The nation’s most crucial swing state, Florida, was once again at the center of the American political universe in 2018. Florida was home to several competitive congressional districts, a senate contest between a longtime incumbent and a former Governor, and a gubernatorial contest between progressive darling Andrew Gillum and close Trump ally Ron DeSantis. Both statewide Republicans defied the polls by squeaking out narrow victories, while Democrats flipped two Congressional districts in South Florida. Much of the post-election analysis has hinged on what these results mean for the 2020 presidential contest, where Florida remains key to President Trump’s reelection bid. Comparing the gubernatorial results to the 2016 presidential election offers some insights to the trends that will be key in 2020.

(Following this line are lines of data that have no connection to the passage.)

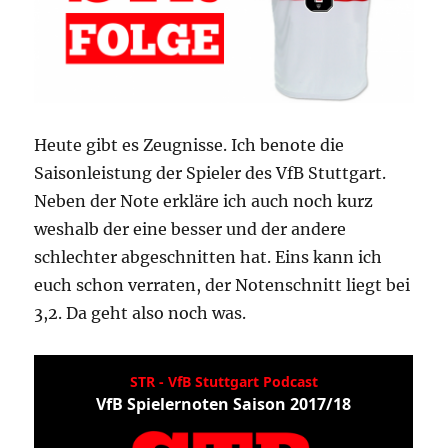
Heute gibt es Zeugnisse. Ich benote die
Saisonleistung der Spieler des VfB Stuttgart.
Neben der Note erkläre ich auch noch kurz
weshalb der eine besser und der andere
schlechter abgeschnitten hat. Eins kann ich
euch schon verraten, der Notenschnitt liegt bei
3,2. Da geht also noch was.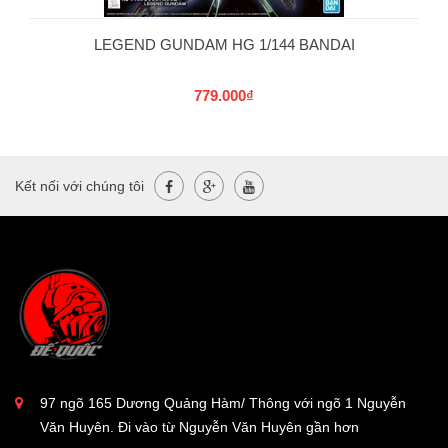
LEGEND GUNDAM HG 1/144 BANDAI
779.000₫
Kết nối với chúng tôi
97 ngõ 165 Dương Quảng Hàm/ Thông với ngõ 1 Nguyễn
Văn Huyên. Đi vào từ Nguyễn Văn Huyên gần hơn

Florida Election Analytics
This map compares county level results from the 2016 presidential election to those of the 2018 gubernatorial. Two things immediately stand out, the number of moderately sized, suburban counties that moved slightly to the left, and the big red arrow that is Miami-Dade, the largest county in the state. DeSantis outperformed President Trump by 4.6% in Miami-Dade, the biggest shift from 2016 to 2018 of any county in the state. This shift won him an extra 36k votes, almost exactly his margin of victory, and appears to largely be driven by DeSantis’ strong performance amongst Hispanic voters. According to exit polls he won 44% of the Hispanic vote statewide, 9% more than President Trump won in 2016.

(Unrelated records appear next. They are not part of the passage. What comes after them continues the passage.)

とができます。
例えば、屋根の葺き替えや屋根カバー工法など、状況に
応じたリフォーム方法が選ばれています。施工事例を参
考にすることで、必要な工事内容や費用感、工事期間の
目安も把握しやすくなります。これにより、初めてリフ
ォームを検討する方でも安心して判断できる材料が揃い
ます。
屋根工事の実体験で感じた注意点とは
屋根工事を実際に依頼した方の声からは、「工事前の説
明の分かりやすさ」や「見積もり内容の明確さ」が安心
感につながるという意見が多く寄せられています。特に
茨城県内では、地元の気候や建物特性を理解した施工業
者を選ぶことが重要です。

Despite his highly publicized struggles with Hispanic voters, Trump did not air any ads in Miami on Spanish language broadcast in 2016. DeSantis, however, attempted to appeal to these voters. Despite Gillum running nearly 2x more Spanish-language ads in Miami than DeSantis overall, he lagged behind in airing his first ad. DeSantis went up with “Beisbol” on 9/14, nearly two weeks before Gillum’s first ad aired. This strategy proved successful, as DeSantis made major strides amongst Hispanic voters statewide, and within the Miami market. Given how tightly DeSantis tied himself to the president during the race, it is worth wondering whether, with concerted outreach over Spanish-language media, the President might be able to replicate Governor DeSantis’ success with Hispanic voters.

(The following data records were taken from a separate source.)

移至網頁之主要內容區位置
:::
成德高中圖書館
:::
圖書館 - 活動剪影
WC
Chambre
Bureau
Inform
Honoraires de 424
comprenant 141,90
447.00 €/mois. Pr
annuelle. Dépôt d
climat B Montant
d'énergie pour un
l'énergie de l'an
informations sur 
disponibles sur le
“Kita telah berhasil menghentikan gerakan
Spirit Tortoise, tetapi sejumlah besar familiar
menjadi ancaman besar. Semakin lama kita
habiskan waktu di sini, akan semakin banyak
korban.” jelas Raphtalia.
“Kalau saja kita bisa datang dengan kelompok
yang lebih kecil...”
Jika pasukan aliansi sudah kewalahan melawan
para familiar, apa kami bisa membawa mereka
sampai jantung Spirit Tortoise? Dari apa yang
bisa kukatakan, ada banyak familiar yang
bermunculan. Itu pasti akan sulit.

“What does this mean for 2020?” is the question that everyone wants answered. And the simple answer is that no one knows, however, there are two scenarios that seem highly possible. If you are a Republican (or a pessimistic Democrat) you might look at DeSantis’ success with Hispanic voters, combined with recent polling nuggets that show President Trump’s approval rating with this group increasing, and think that he can replicate DeSantis’s performance in Miami-Dade. This, while maintaining his 2016 margins in the rest of the state would lead to a comfortable victory. If you are a Democrat, one might take solace in the fact that Gillum made gains in many of even the smallest and whitest counties in the state, which combined with a return to 2016 margins in Miami-Dade would likely result in a Democratic victory. There are nearly infinite other paths to victory for each party, however these scenarios represent plausible ideals to aim for.